- Exercise details:
Pictures in the records below must be left out. Return exactly the lines from the line with "et de la violen" to the line with "ein junger Hund, der", both included.

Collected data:

══════════

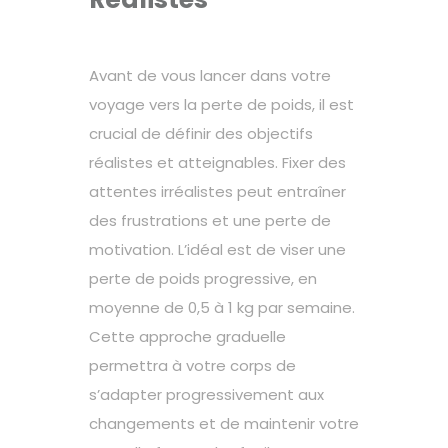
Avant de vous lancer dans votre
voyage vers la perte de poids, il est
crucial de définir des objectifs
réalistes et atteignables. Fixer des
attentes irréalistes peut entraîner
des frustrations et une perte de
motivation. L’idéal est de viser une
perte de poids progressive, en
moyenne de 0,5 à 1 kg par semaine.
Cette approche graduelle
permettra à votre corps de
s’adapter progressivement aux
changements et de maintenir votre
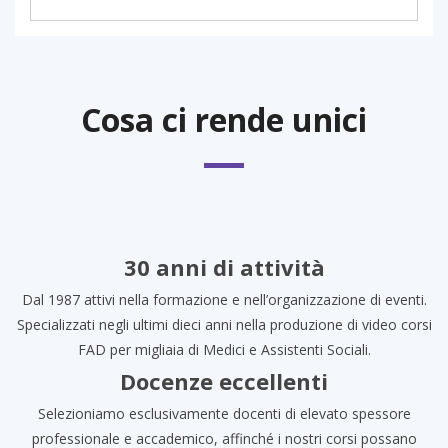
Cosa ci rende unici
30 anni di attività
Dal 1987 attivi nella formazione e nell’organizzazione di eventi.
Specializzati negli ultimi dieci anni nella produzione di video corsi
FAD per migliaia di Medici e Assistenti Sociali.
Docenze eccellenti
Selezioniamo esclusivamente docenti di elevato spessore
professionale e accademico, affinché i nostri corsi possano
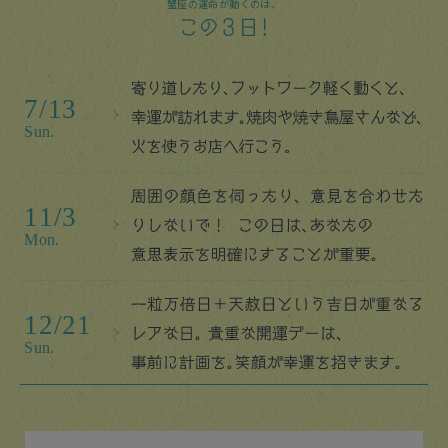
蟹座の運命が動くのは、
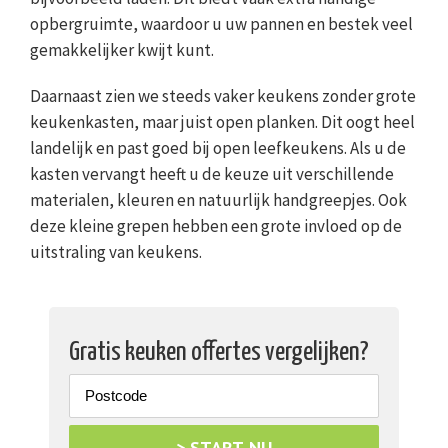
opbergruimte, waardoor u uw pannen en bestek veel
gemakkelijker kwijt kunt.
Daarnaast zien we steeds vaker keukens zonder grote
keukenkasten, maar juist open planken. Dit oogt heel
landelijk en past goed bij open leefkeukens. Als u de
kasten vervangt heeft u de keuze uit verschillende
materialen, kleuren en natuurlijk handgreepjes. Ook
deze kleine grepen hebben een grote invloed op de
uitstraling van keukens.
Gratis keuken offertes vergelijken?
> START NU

══════════

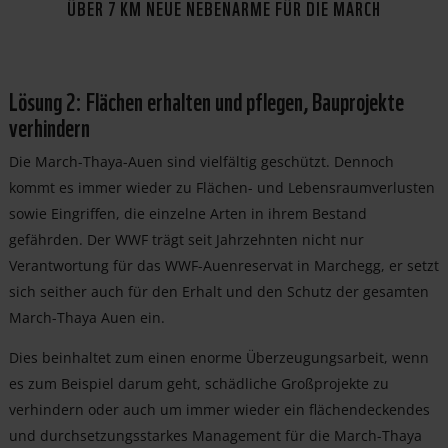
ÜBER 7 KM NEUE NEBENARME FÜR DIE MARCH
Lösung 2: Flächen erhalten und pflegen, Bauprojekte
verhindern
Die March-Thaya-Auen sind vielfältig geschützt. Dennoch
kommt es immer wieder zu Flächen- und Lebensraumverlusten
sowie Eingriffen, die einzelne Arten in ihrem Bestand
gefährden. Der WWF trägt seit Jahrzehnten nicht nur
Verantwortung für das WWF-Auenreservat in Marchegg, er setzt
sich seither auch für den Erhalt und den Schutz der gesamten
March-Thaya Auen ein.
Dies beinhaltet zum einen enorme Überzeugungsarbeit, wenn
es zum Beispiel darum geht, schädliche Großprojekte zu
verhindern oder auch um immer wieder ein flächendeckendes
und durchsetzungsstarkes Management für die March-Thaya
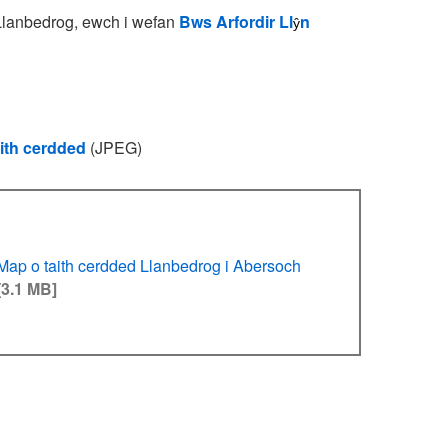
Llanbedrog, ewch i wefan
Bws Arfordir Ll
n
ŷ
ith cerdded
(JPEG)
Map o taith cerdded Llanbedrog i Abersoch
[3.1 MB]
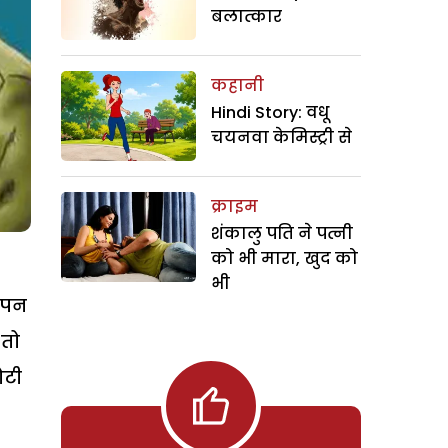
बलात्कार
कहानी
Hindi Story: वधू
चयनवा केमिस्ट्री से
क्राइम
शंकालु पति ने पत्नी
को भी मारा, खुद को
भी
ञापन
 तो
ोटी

══════════

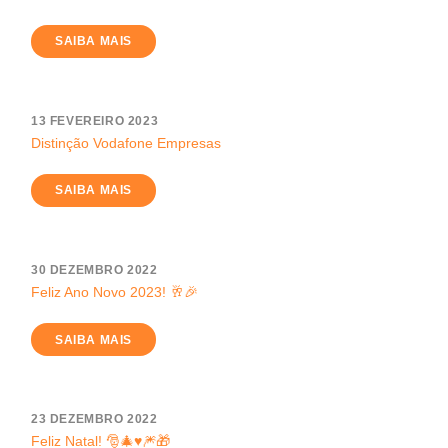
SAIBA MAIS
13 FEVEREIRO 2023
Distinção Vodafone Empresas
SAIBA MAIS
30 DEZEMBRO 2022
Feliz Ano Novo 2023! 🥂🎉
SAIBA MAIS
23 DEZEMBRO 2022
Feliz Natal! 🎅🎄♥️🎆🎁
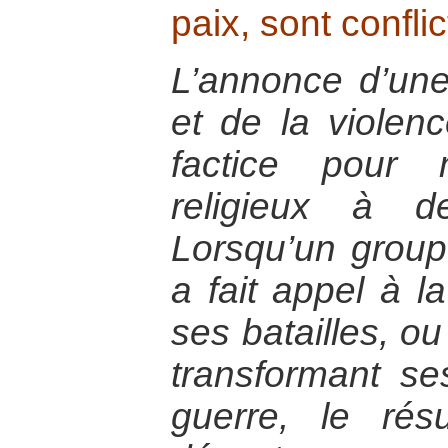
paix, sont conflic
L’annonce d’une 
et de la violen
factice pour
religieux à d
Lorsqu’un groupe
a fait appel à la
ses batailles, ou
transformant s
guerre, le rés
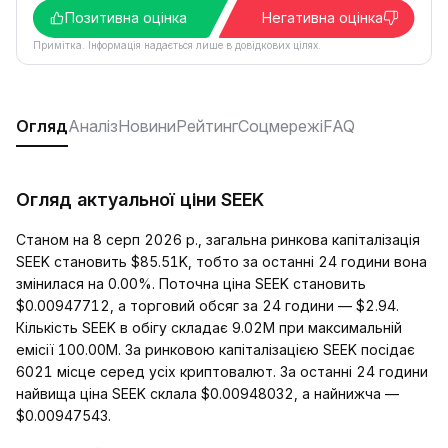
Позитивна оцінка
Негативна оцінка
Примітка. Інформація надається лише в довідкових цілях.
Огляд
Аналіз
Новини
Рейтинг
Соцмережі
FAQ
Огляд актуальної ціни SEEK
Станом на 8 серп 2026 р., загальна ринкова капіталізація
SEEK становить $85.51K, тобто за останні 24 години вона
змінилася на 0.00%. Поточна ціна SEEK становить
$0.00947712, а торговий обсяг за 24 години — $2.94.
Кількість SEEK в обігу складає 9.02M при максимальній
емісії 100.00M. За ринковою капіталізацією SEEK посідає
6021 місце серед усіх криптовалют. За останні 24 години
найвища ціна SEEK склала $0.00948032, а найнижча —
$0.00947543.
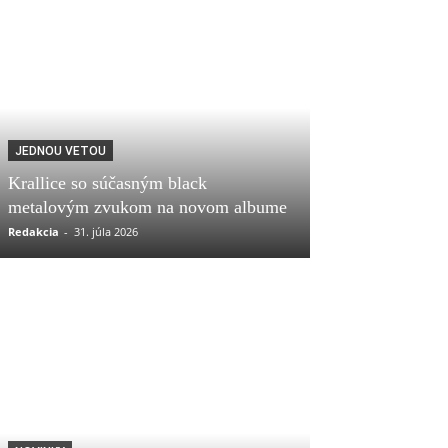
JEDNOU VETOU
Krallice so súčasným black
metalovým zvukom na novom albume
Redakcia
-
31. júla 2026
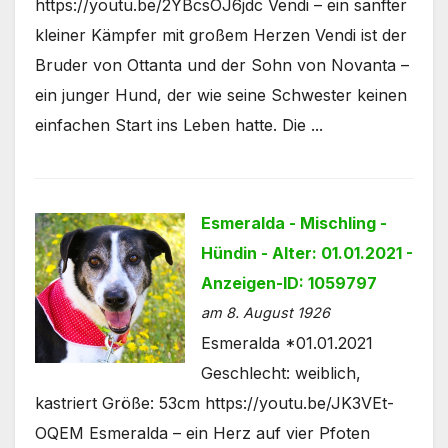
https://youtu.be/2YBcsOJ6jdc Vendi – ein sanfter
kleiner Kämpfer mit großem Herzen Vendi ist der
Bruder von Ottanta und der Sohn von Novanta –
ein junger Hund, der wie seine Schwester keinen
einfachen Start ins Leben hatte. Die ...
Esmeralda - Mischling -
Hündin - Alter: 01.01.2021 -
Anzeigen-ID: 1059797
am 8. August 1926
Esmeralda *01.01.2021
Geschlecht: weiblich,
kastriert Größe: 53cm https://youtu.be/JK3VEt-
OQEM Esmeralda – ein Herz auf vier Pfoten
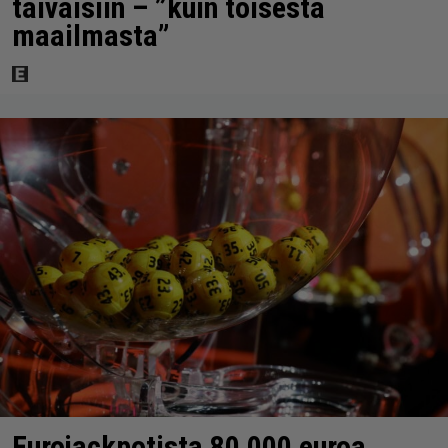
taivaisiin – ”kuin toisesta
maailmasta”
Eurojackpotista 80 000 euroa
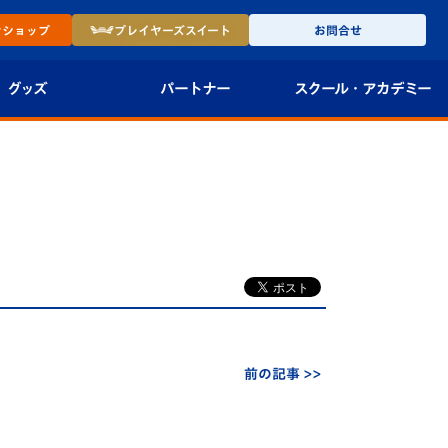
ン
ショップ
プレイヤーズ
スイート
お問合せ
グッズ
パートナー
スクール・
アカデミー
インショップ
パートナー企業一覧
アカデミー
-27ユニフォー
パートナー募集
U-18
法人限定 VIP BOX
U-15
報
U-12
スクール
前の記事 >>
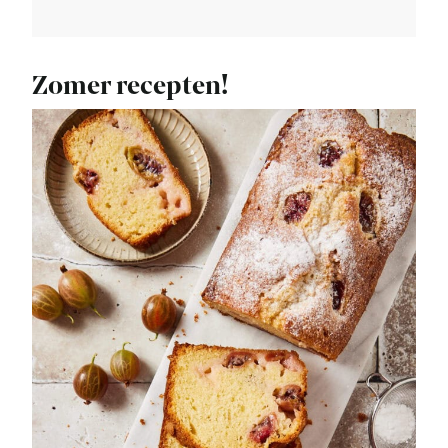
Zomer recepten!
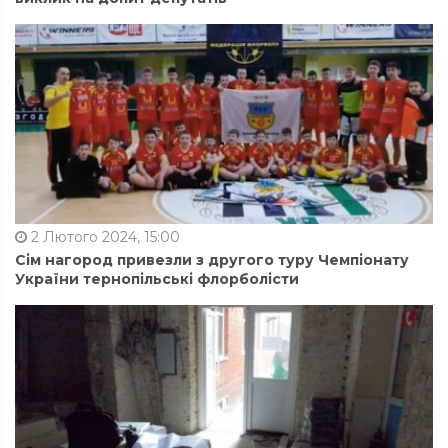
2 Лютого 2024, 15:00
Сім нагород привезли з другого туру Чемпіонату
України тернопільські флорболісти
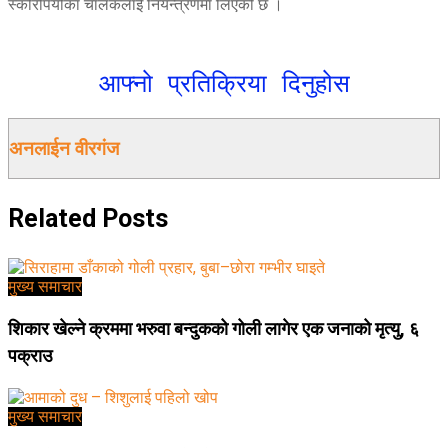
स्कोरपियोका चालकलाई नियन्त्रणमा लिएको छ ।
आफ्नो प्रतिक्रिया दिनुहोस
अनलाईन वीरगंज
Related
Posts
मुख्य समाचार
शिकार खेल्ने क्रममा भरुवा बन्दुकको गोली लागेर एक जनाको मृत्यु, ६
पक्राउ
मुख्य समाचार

══════════

- Your solution:
et de la violen
factice pour
religieux à d
Lorsqu’un groupe
a fait appel à la
ses batailles, ou
transformant s
guerre, le rés
Позитивна оцінка
Негативна оцінка
Примітка. Інформація надається лише в довідкових цілях.
Огляд
Аналіз
Новини
Рейтинг
Соцмережі
FAQ
Огляд актуальної ціни SEEK
Станом на 8 серп 2026 р., загальна ринкова капіталізація
SEEK становить $85.51K, тобто за останні 24 години вона
змінилася на 0.00%. Поточна ціна SEEK становить
$0.00947712, а торговий обсяг за 24 години — $2.94.
Кількість SEEK в обігу складає 9.02M при максимальній
емісії 100.00M. За ринковою капіталізацією SEEK посідає
6021 місце серед усіх криптовалют. За останні 24 години
найвища ціна SEEK склала $0.00948032, а найнижча —
$0.00947543.
JEDNOU VETOU
Krallice so súčasným black
metalovým zvukom na novom albume
Redakcia
-
31. júla 2026
https://youtu.be/2YBcsOJ6jdc Vendi – ein sanfter
kleiner Kämpfer mit großem Herzen Vendi ist der
Bruder von Ottanta und der Sohn von Novanta –
ein junger Hund, der wie seine Schwester keinen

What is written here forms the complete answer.